=== MATERIAL SUPPLIED ===
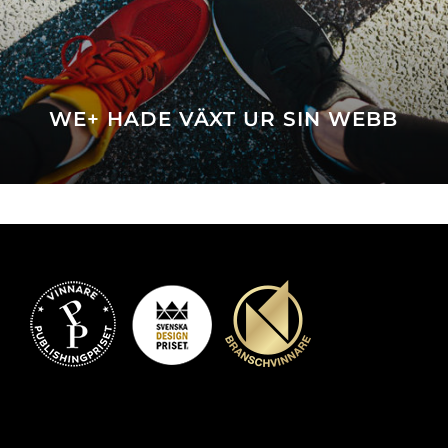
WE+ HADE VÄXT UR SIN WEBB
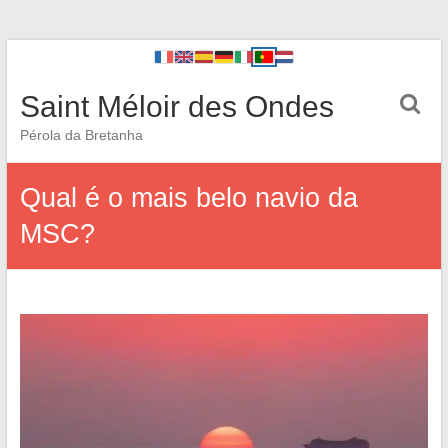
Saint Méloir des Ondes
Pérola da Bretanha
Qual é o mais belo navio da
MSC?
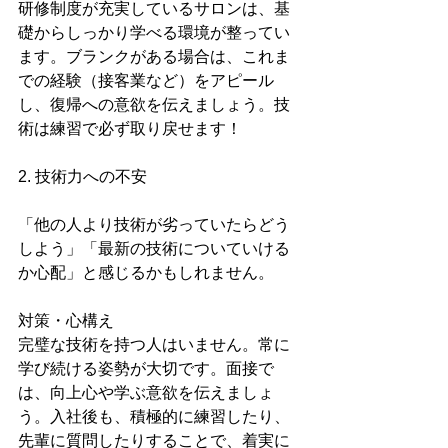
研修制度が充実しているサロンは、基
礎からしっかり学べる環境が整ってい
ます。ブランクがある場合は、これま
での経験（接客業など）をアピール
し、復帰への意欲を伝えましょう。技
術は練習で必ず取り戻せます！
2. 技術力への不安
「他の人より技術が劣っていたらどう
しよう」「最新の技術についていける
か心配」と感じるかもしれません。
対策・心構え
完璧な技術を持つ人はいません。常に
学び続ける姿勢が大切です。面接で
は、向上心や学ぶ意欲を伝えましょ
う。入社後も、積極的に練習したり、
先輩に質問したりすることで、着実に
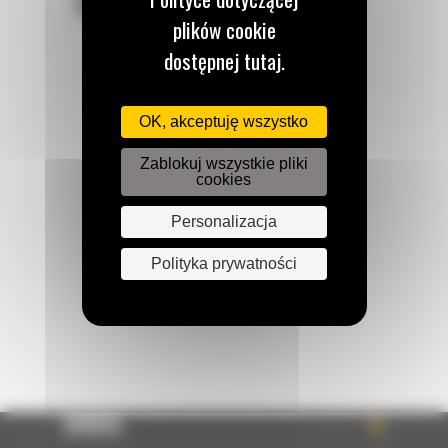
POZOSTAŃMY W KONTAKCIE
plików cookie
dostępnej tutaj.
OK, akceptuję wszystko
Zadzwoń do nas
122 100 122
Zablokuj wszystkie pliki
cookies
Personalizacja
Napisz do nas
WYŚLIJ WIADOMOŚĆ
Polityka prywatności
OFERTA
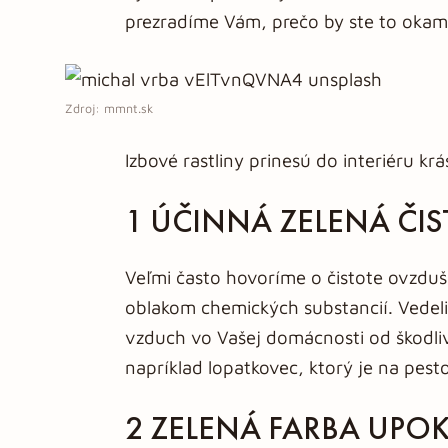
prezradíme Vám, prečo by ste to okamž
Zdroj: mmnt.sk
Izbové rastliny prinesú do interiéru krá
1 ÚČINNÁ ZELENÁ ČI
Veľmi často hovoríme o čistote ovzdu
oblakom chemických substancií. Vedeli s
vzduch vo Vašej domácnosti od škodliv
napríklad lopatkovec, ktorý je na pes
2 ZELENÁ FARBA UPO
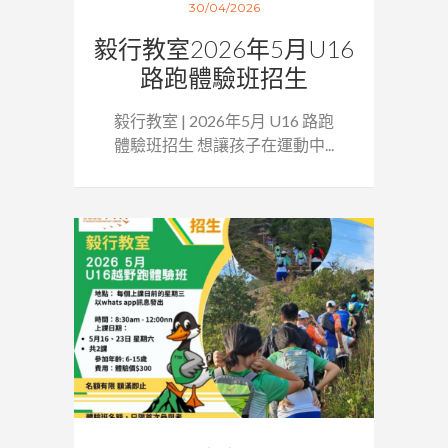
30/04/2026
毅行教室2026年5月U16
路跑體驗班招生
毅行教室 | 2026年5月 U16 路跑
體驗班招生 想讓孩子在運動中...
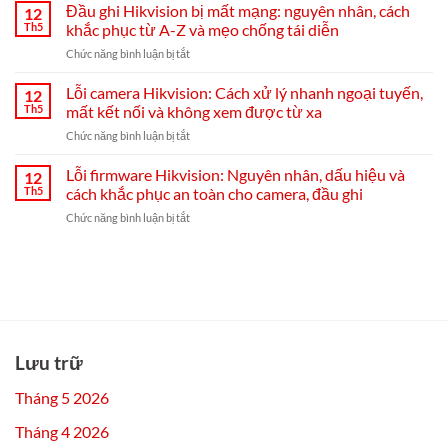
dẫn
Đầu ghi Hikvision bị mất mạng: nguyên nhân, cách
diện
12
chọn,
trực
Th5
khắc phục từ A-Z và mẹo chống tái diễn
lắp
tiếp
ở
Chức năng bình luận bị tắt
đặt
đầu
Đầu
và
ghi
ghi
Lỗi camera Hikvision: Cách xử lý nhanh ngoại tuyến,
cài
12
Hikvision
Hikvision
đặt
Th5
mất kết nối và không xem được từ xa
bị
Hik-
ở
Chức năng bình luận bị tắt
mất
Connect
Lỗi
mạng:
từ
camera
Lỗi firmware Hikvision: Nguyên nhân, dấu hiệu và
nguyên
12
A–
Hikvision:
nhân,
Th5
cách khắc phục an toàn cho camera, đầu ghi
Z
Cách
cách
ở
Chức năng bình luận bị tắt
xử
khắc
Lỗi
lý
phục
firmware
nhanh
từ
Hikvision:
ngoại
A-
Nguyên
tuyến,
Z
nhân,
mất
và
dấu
kết
mẹo
hiệu
nối
chống
và
và
Lưu trữ
tái
cách
không
diễn
khắc
xem
Tháng 5 2026
phục
được
an
từ
Tháng 4 2026
toàn
xa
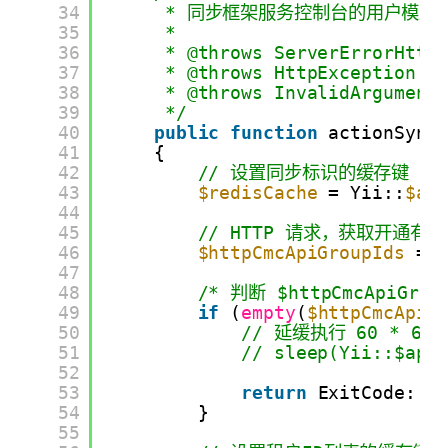
34
* 同步框架服务控制台的用户模型(H
35
*
36
* @throws ServerErrorHttp
37
* @throws HttpException
38
* @throws InvalidArgument
39
*/
40
public
function
actionSync
41
{
42
// 设置同步标识的缓存键
43
$redisCache
= Yii::
$ap
44
45
// HTTP 请求，获取开通有
46
$httpCmcApiGroupIds
= 
47
48
/* 判断 $httpCmcApiG
49
if
(
empty
(
$httpCmcApiG
50
// 延缓执行 60 * 60
51
// sleep(Yii::$app
52
53
return
ExitCode::O
54
}
55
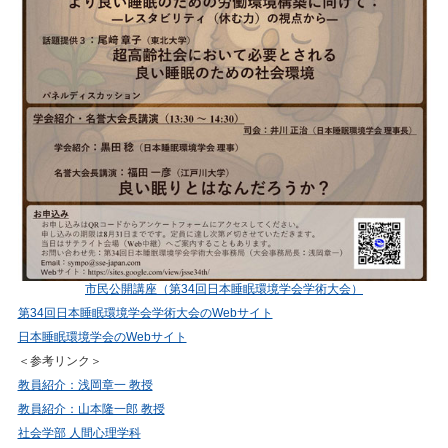
市民公開講座（第34回日本睡眠環境学会学術大会）
第34回日本睡眠環境学会学術大会のWebサイト
日本睡眠環境学会のWebサイト
＜参考リンク＞
教員紹介：浅岡章一 教授
教員紹介：山本隆一郎 教授
社会学部 人間心理学科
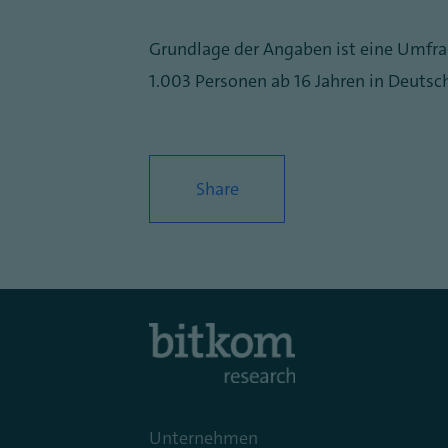
Grundlage der Angaben ist eine Umfra
1.003 Personen ab 16 Jahren in Deutsch
Share
Unternehmen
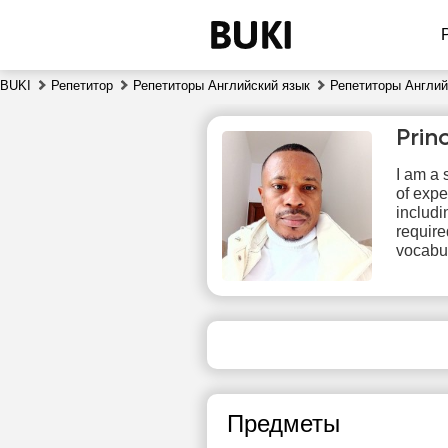
BUKI
Репетитор
Репетиторы Английский язык
Репетиторы Английс
Prin
I am a 
of expe
includi
require
vocabu
чт
6
Нет
1
свободных
часов
1
Предметы
1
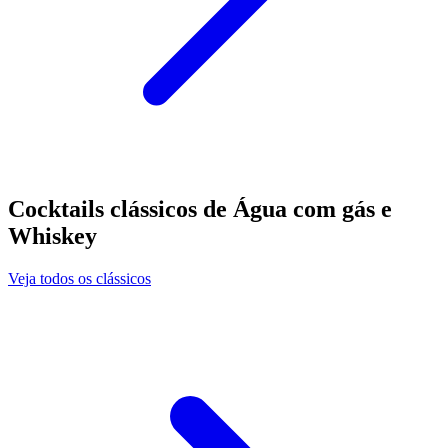
Cocktails clássicos de Água com gás e
Whiskey
Veja todos os clássicos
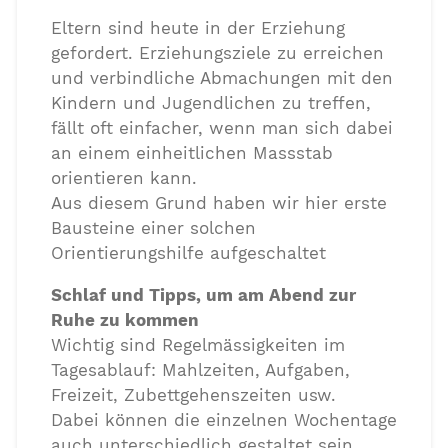
Eltern sind heute in der Erziehung
gefordert. Erziehungsziele zu erreichen
und verbindliche Abmachungen mit den
Kindern und Jugendlichen zu treffen,
fällt oft einfacher, wenn man sich dabei
an einem einheitlichen Massstab
orientieren kann.
Aus diesem Grund haben wir hier erste
Bausteine einer solchen
Orientierungshilfe aufgeschaltet
Schlaf und Tipps, um am Abend zur
Ruhe zu kommen
Wichtig sind Regelmässigkeiten im
Tagesablauf: Mahlzeiten, Aufgaben,
Freizeit, Zubettgehenszeiten usw.
Dabei können die einzelnen Wochentage
auch unterschiedlich gestaltet sein.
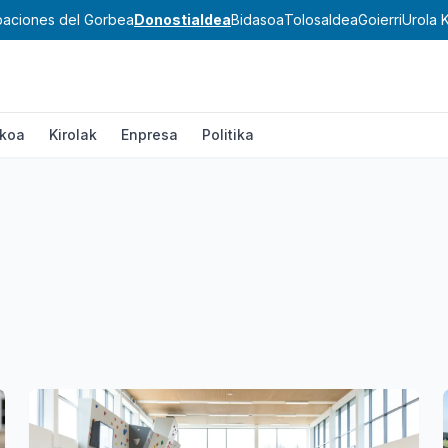
ibaciones del Gorbea
Donostialdea
Bidasoa
Tolosaldea
Goierri
Urola 
ikoa
Kirolak
Enpresa
Politika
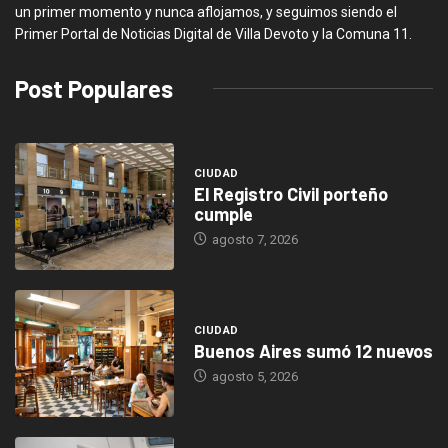
un primer momento y nunca aflojamos, y seguimos siendo el
Primer Portal de Noticias Digital de Villa Devoto y la Comuna 11.
Post Populares
CIUDAD
El Registro Civil porteño
cumple
agosto 7, 2026
CIUDAD
Buenos Aires sumó 12 nuevos
agosto 5, 2026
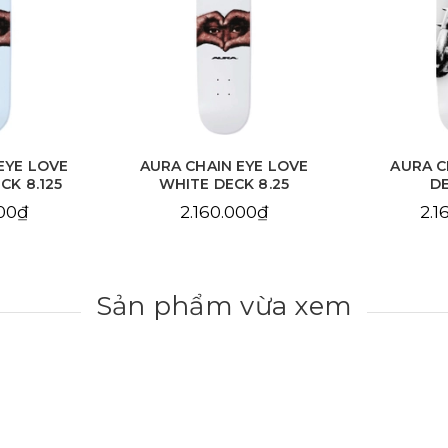
EYE LOVE
AURA CHAIN EYE LOVE
AURA C
CK 8.125
WHITE DECK 8.25
DE
000₫
2.160.000₫
2.1
Sản phẩm vừa xem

=== PROBLEM REQUIREMENTS ===
Retype the lines starting at the one that contains "Cocktails clássicos de Água com gás e" and ending at the one that contains "Veja todos os clássicos", keeping every character as it appears in the items.

=== ANSWER TO THE EXERCISE ===
Cocktails clássicos de Água com gás e
Whiskey
Veja todos os clássicos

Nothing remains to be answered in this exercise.